(QUÉ DEBES HACER)
Responde a partir del texto sobre el silencio de los cementerios:
(a) ¿De qué dudaba Bécquer ante el tópico romántico?
(b) ¿Qué hace el filisteo con el alma y con el cielo?
(c) ¿Quiénes son, según el texto, los delincuentes que toca despenar?

(FRAGMENTO DEL TEXTO)

┌──

23/7/18

El silencio de los cementerios.


Ante el tópico romántico, Bécquer dudaba de que, sin espíritu, fuese todo podredumbre y cieno, aunque le repugnaba, por fuerza, dejar tan tristes, tan solos los muertos. Con alivio, con placer, el filisteo se deshace del pegajoso silencio que se le adhiere ante su visión cenicienta. Reduce el polvo al polvo, crema el alma y tapia el cielo. En su vacío los sollozos son interjecciones medicadas. Bajo la catarata emocional que proclama como la más depurada forma de avance (trans)humano se oculta una paradójica y profunda aversión al cuerpo. A fin de cuentas, el progre es una caricatura pagana de sus más esquemáticas caricaturas judeocristianas. Niega con furia alelada que la naturaleza pueda ser redimida. Sólo cabe modificarla, manipularla, corromperla. Su ciencia toda está al servicio de la revelación apocalíptica -y demoníaca- de su error esencial que debe ser, por la fuerza de la voluntad, corregido. En camino de legalizar todas las perversiones, es imprescindible empezar a edificar una sociedad que ilegalice todo residuo natural. No sólo conviene, sino que es una exigencia ética criminalizar el ciclo de la vida. Los no nacidos y los agonizantes son potencialmente, en acto, los delincuentes que, por generoso interés económico, toca despenar.

└──

(MATERIAL DE ESTUDIO)
┌──

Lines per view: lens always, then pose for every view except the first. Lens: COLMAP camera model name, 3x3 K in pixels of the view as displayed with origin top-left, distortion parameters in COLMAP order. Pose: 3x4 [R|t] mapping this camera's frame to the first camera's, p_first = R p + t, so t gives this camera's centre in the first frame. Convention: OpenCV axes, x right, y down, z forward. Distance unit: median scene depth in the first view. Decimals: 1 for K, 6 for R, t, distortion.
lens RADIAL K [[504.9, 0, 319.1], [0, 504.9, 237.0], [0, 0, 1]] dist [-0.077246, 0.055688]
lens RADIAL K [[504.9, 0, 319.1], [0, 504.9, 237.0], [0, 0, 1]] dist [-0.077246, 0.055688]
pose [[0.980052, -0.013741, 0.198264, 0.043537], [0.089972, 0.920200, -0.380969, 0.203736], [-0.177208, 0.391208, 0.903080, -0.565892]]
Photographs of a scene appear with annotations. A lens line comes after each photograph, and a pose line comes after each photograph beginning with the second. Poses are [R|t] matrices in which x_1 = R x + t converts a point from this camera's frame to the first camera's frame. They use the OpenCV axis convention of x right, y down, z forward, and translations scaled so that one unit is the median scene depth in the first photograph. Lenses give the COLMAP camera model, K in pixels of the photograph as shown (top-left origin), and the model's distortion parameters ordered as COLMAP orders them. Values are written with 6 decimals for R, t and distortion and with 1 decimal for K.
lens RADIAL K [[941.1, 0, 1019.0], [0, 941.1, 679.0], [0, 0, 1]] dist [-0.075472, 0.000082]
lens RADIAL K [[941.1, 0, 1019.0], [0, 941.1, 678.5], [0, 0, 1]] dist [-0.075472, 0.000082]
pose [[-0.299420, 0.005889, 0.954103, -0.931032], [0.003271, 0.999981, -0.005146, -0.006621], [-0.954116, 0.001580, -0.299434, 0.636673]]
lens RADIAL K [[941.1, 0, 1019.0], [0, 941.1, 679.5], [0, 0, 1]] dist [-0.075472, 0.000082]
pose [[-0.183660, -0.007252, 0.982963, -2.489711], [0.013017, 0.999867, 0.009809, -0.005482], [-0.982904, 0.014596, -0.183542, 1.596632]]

└──

(SOLUCIÓN PROPUESTA)
(a) Dudaba de que, sin espíritu, fuese todo podredumbre y cieno.
(b) Crema el alma y tapia el cielo.
(c) Los no nacidos y los agonizantes.